THE STATE OF SOUTH CAROLINA
In The Court of Appeals

Rudy Cassady, Appellant,

v.

South Carolina Department of Probation, Parole and Pardon Services, Respondent.


Appeal from the Administrative Law Court
John D. McLeod, Administrative Law Court Judge


Unpublished Opinion No. 2011-UP-534
Submitted November 1, 2011 – Filed December 2, 2011   


AFFIRMED


Rudy Cassady, pro se.

Tommy Evans, Jr., of Columbia, for Respondent.

PER CURIAM: Rudy Cassady appeals the Administrative Law Court's affirmance of the determination of the Department of Probation, Parole and Pardon Services (the Department) that he is permanently ineligible for parole.  We affirm[1] pursuant to Rule 220(b)(1), SCACR, and the following authorities: State v. McKay, 300 S.C. 113, 115, 386 S.E.2d 623, 623-24 (1989) ("[T]he authority to determine, for purposes of parole eligibility under § 24-21-640, whether multiple violent crimes have been committed pursuant to one continuous course of conduct is statutorily vested in the [Department]."); Bryant v.
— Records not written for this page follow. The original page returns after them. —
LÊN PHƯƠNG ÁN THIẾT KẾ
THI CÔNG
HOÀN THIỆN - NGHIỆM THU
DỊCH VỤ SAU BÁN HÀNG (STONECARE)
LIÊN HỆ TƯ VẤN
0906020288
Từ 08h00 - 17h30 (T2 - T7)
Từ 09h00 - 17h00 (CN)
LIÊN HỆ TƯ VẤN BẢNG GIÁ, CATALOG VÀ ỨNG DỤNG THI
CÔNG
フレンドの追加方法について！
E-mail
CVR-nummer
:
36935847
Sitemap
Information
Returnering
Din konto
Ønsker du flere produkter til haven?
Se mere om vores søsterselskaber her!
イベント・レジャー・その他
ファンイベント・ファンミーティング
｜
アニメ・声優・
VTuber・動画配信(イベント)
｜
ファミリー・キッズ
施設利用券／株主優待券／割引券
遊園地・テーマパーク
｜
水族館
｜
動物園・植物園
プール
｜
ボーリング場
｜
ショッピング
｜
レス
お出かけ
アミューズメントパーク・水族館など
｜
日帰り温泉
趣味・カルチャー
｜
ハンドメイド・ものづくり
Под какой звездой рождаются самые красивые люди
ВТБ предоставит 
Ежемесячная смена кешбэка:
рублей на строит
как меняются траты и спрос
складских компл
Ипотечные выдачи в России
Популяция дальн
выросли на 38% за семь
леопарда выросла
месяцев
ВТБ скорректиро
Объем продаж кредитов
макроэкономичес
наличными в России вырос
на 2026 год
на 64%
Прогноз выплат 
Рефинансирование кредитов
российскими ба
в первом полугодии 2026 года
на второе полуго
State, 384 S.C. 525, 533, 683 S.E.2d 280, 284 (2009) (holding three separate crimes committed on different days and involving different victims "were not inextricably connected and did not share an immediate temporal proximity [and t]hus . . . may not, as a matter of law, be considered 'one offense'"). 

AFFIRMED.

SHORT, WILLIAMS, and GEATHERS, JJ., concur.


[1] We decide this case without oral argument pursuant to Rule 215, SCACR.